My hon. Friends asked for more details about the cap. A nominal cap will be set from 2015-16 that will support the delivery of fiscal consolidation during the spending round period and beyond. It will be set over a five-year forecast period, starting in the second fiscal year from the date of the forecast, to allow policy changes to be developed and to take effect, if necessary. As the cap’s purpose is to manage structural increases in welfare spending, a margin above the cap will ensure that policy action is not triggered by small fluctuations in the forecast.

The Government will set the cap for 2015 in the Budget, alongside the Office for Budget Responsibility’s fiscal forecast, and we will publish further technical details in advance. To ensure that there is real challenge, the independent OBR will judge the Government’s performance against the cap. In future, when a Government look likely to breach the cap because they are failing to control welfare spending, the OBR will issue a public warning and the Government will be forced to take action to cut welfare costs or publicly to explain why they are breaching the cap.

The measures announced by my right hon. Friend in the spending review make a major contribution towards the control of long-term welfare spending, and they rightly recognise the contribution that older people have made to their pensions through saving. The Labour party did not recognise that contribution in its alternative proposals. To go back to my hon. Friends’ comments, we need to take difficult decisions on welfare and on how we spend taxpayers’ money, and we need to make sure that we have a system that is fair and affordable, so there is a real challenge.

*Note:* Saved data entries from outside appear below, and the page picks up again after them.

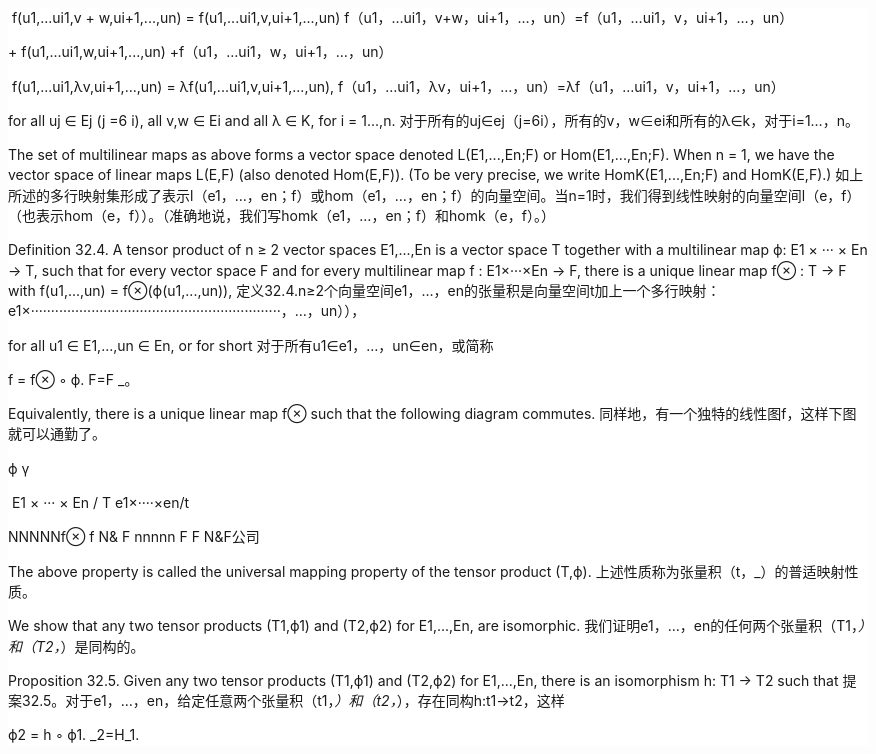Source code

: ​                          f(u1,...ui1,v + w,ui+1,...,un)         =         f(u1,...ui1,v,ui+1,...,un)
 f（u1，…ui1，v+w，ui+1，…，un）=f（u1，…ui1，v，ui+1，…，un）

\+ f(u1,...ui1,w,ui+1,...,un)
 +f（u1，…ui1，w，ui+1，…，un）

​                               f(u1,...ui1,λv,ui+1,...,un)         =         λf(u1,...ui1,v,ui+1,...,un),
 f（u1，…ui1，λv，ui+1，…，un）=λf（u1，…ui1，v，ui+1，…，un）

for all uj ∈ Ej (j =6          i), all v,w ∈ Ei and all λ ∈ K, for i = 1...,n.
 对于所有的uj∈ej（j=6i），所有的v，w∈ei和所有的λ∈k，对于i=1…，n。

The set of multilinear maps as above forms a vector space denoted L(E1,...,En;F) or Hom(E1,...,En;F). When n = 1, we have the vector space of linear maps L(E,F) (also denoted Hom(E,F)). (To be very precise, we write HomK(E1,...,En;F) and HomK(E,F).)
 如上所述的多行映射集形成了表示l（e1，…，en；f）或hom（e1，…，en；f）的向量空间。当n=1时，我们得到线性映射的向量空间l（e，f）（也表示hom（e，f））。（准确地说，我们写homk（e1，…，en；f）和homk（e，f）。）


 

Definition 32.4. A tensor product of n ≥ 2 vector spaces E1,...,En is a vector space T together with a multilinear map ϕ: E1 × ··· × En → T, such that for every vector space F and for every multilinear map f : E1×···×En → F, there is a unique linear map f⊗ : T → F with f(u1,...,un) = f⊗(ϕ(u1,...,un)),
 定义32.4.n≥2个向量空间e1，…，en的张量积是向量空间t加上一个多行映射：e1×······························································，…，un）），

for all u1 ∈ E1,...,un ∈ En, or for short
 对于所有u1∈e1，…，un∈en，或简称

f = f⊗ ◦ ϕ.
 F=F _。

Equivalently, there is a unique linear map f⊗ such that the following diagram commutes.
 同样地，有一个独特的线性图f，这样下图就可以通勤了。

ϕ
 γ

​                                                            E1 × ··· × En          / T
 e1×····×en/t

NNNNNf⊗ f N& F
 nnnnn F F N&F公司

The above property is called the universal mapping property of the tensor product (T,ϕ).
 上述性质称为张量积（t，_）的普适映射性质。

We show that any two tensor products (T1,ϕ1) and (T2,ϕ2) for E1,...,En, are isomorphic.
 我们证明e1，…，en的任何两个张量积（T1，_）和（T2，_）是同构的。

Proposition 32.5. Given any two tensor products (T1,ϕ1) and (T2,ϕ2) for E1,...,En, there is an isomorphism h: T1 → T2 such that
 提案32.5。对于e1，…，en，给定任意两个张量积（t1，_）和（t2，_），存在同构h:t1→t2，这样

ϕ2 = h ◦ ϕ1.
 _2=H_1.
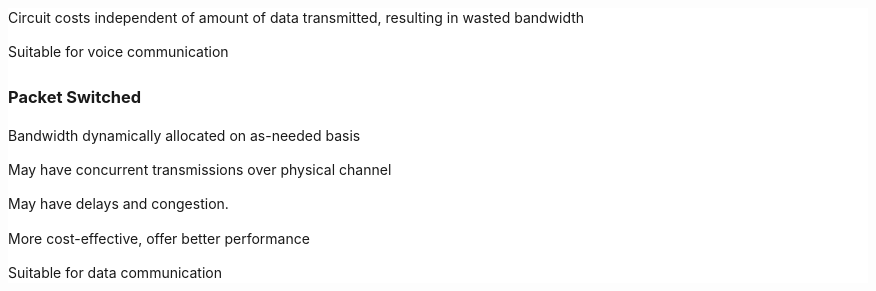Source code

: Circuit costs independent of amount of data transmitted, resulting in wasted bandwidth

Suitable for voice communication 

### Packet Switched

Bandwidth dynamically allocated on as-needed basis

May have concurrent transmissions over physical channel

May have delays and congestion.

More cost-effective, offer better performance

Suitable for data communication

People who criticise the reforms, as Labour Members do, need to tell us what they would do: would they reverse the cuts or accept them? Too often, we have heard mealy-mouthed statements from Labour Members, who say that they are against the cuts, but cannot say whether they will reverse them or stick to them. We know that our reforms are the right ones.

My hon. Friend the Member for Croydon Central made a helpful statement, in that the system too often stops people from working, as does the uncertainty that comes from people not knowing whether they are better off in or out of work and whether or not they earn more money. The major reforms that we are introducing—universal credit, the benefit cap and considering how to get more people out of welfare into work—are aimed at ensuring that our welfare state is fair, affordable and incentivises work. Today’s debate is an important contribution to making that argument. My hon. Friends’ interventions have made clear the scale of the change we are making.

I hope that this is not the last time that we debate this subject, and that next time someone from the Opposition might stand up and tell us what they believe in and are going to do, so that they can be pushed on that. I will not tempt any hon. Members to take part in the debate, but one, the hon. Member for Barrow and Furness (John Woodcock), has just entered the Chamber—not quite the 8th Cavalry come to rescue the situation. We should now hold the Opposition to account by finding out what they would do to tackle the long-term challenges to our spending and to ensure that we have a fair and affordable welfare system that encourages and incentivises people into work.